Così come vi sono dei luoghi comuni errati da sfatare. Sono forse rari i casi in cui i pazienti porgono l’arto sinistro per il controllo pressorio perché dicono che è “il braccio del cuore?”. Ne è eccezionale il concetto che la “pressione non si misura nei bambini”. Un’assurdità che, se assecondata, non ci permetterebbe mai di scoprire una grave forma di ipertensione secondaria quale la coartazione aortica, patologia che si evidenzia proprio in età pediatrica solo se si misura la pressione non solo agli arti superiori ma anche a quelli inferiori (ove, contrariamente alla norma è più bassa per colpa della “strozzatura aortica”). Sarò questa volta banale ma lo faccio per scelta personale riferendomi anche alla misurazione dei battiti cardiaci. E’ sempre bene (e degno di un medico) ascoltare i battiti con lo stetoscopio posto sul cuore e controllando contemporaneamente il polso del paziente. Se non si fa così non si sospetterà mai una fibrillazione atriale, ove vi è una discrepanza tra i battiti registrati al cuore e quelli “palpati” al polso. Voglio essere ancora più pignolo (sarò anche pedante e noioso) ma mi preme insistere anche sul tempo di rilevazione della frequenza cardiaca. E’ per me assurdo ascoltare il cuore per soli quindici secondi e poi moltiplicare i battiti registrati quattro volte al fine di raggiungere il minuto.

E’ necessario che il medico si soffermi per gli interi 60 secondi (se non di più) perché vi sono variazioni di frequenza cardiaca durante gli atti respiratori (nell’inspirazione e nell’espirazione). Qualcuno obietterà che procedendo in siffatta maniera la visita duri troppo a lungo, aumentando l’attesa di chi deve essere visitato.
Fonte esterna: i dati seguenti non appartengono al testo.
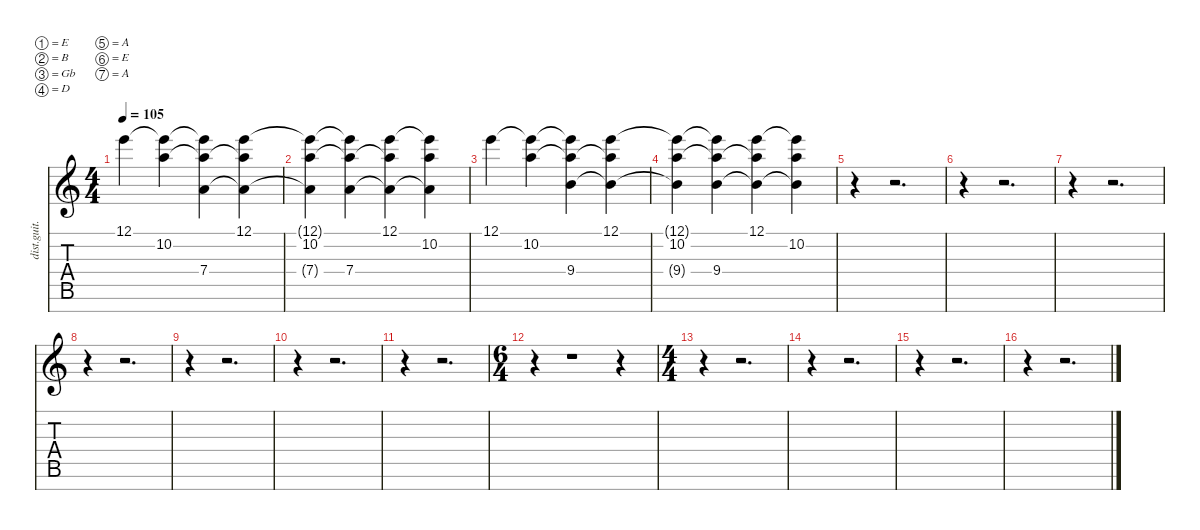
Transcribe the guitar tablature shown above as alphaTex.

\defaultSystemsLayout 4
\hideDynamics
\bracketExtendMode nobrackets
\track ("Clean Guitar" "dist.guit.") {instrument distortionguitar}
\staff {score tabs}
\tuning (E4 B3 Gb3 D3 A2 E2 A1)
\ts (4 4)
\tempo 105
\clef g2
\ks c
12.1.4{dy mf} (12.1{t} 10.2).4 (12.1{t} 10.2{t} 7.4).4 (12.1 10.2{t} 7.4{t}).4 |
(12.1{t} 10.2 7.4{t}).4 (12.1{t} 10.2{t} 7.4).4 (12.1 10.2{t} 7.4{t}).4 (12.1{t} 10.2 7.4{t}).4 |
12.1.4 (12.1{t} 10.2).4 (12.1{t} 10.2{t} 9.4).4 (12.1 10.2{t} 9.4{t}).4 |
(12.1{t} 10.2 9.4{t}).4 (12.1{t} 10.2{t} 9.4).4 (12.1 10.2{t} 9.4{t}).4 (12.1{t} 10.2 9.4{t}).4 |
r.4 r.2{d} |
r.4 r.2{d} |
r.4 r.2{d} |
r.4 r.2{d} |
r.4 r.2{d} |
r.4 r.2{d} |
r.4 r.2{d} |
\ts (6 4)
\beaming (8 2 2 2 6)
r.4 r.1 r.4 |
\ts (4 4)
\beaming (8 2 2 2 2)
r.4 r.2{d} |
r.4 r.2{d} |
r.4 r.2{d} |
r.4 r.2{d}
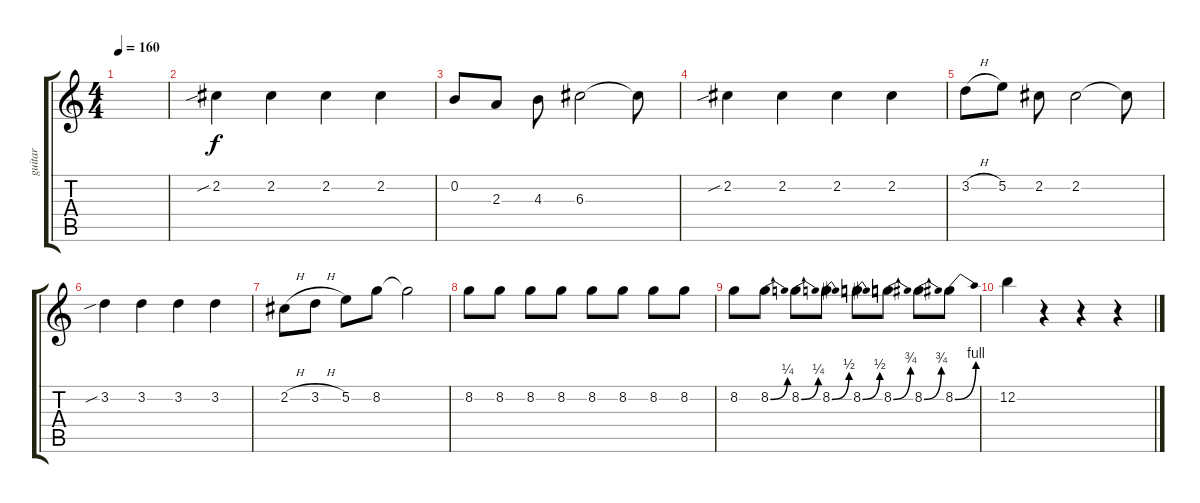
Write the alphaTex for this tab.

\track ("guitar" "guitar") {instrument distortionguitar}
\staff {score tabs}
\tuning (E4 B3 G3 D3 A2 E2) {hide}
\ts (4 4)
\tempo 160
\clef g2
\ks c
|
2.2{sib}.4 2.2.4 2.2.4 2.2.4 |
0.2.8 2.3.8 4.3.8 6.3.2 6.3{t}.8 |
2.2{sib}.4 2.2.4 2.2.4 2.2.4 |
3.2{h}.8 5.2.8 2.2.8 2.2.2 2.2{t}.8 |
3.2{sib}.4 3.2.4 3.2.4 3.2.4 |
2.2{h}.8 3.2{h}.8 5.2.8 8.2.8 8.2{t}.2 |
8.2.8 8.2.8 8.2.8 8.2.8 8.2.8 8.2.8 8.2.8 8.2.8 |
8.2.8 8.2{be (bend 0 0 60 1)}.8 8.2{be (bend 0 0 60 1)}.8 8.2{be (bend 0 0 60 2)}.8 8.2{be (bend 0 0 60 2)}.8 8.2{be (bend 0 0 60 3)}.8 8.2{be (bend 0 0 60 3)}.8 8.2{be (bend 0 0 60 4)}.8 |
12.2.4 r.4 r.4 r.4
Credo che comunque sia sempre e solo il medico che debba valutare quanto tempo impiegare a visitare un paziente. Un conto è un controllo routinario di un paziente che si conosce bene e un altro è quello di una persona che viene a studio per la prima volta. E’ ovvio che lo si debba prima interrogare, ascoltare, prendere visione degli esami da lui eseguiti. Pur esercitando da un anno attività privata (non per raggiunti limiti di età ma per malattia), vi assicuro che questo mio “modus operandi” l’ho sempre fatto in 42 anni di attività professionale quale medico di base. Un’ ultima nota. Volevo parlarvi di altre malattie asintomatiche, in particolare dell’iperparatiroidismo. E’ oggi diventata nella forma cronica, la terza malattia endocrina più frequente dopo il diabete e l’ipotiroidismo. Chiedo venia se il cardiologo che è in me ha preso il sopravvento. Sarà per un’altra volta. Almeno spero.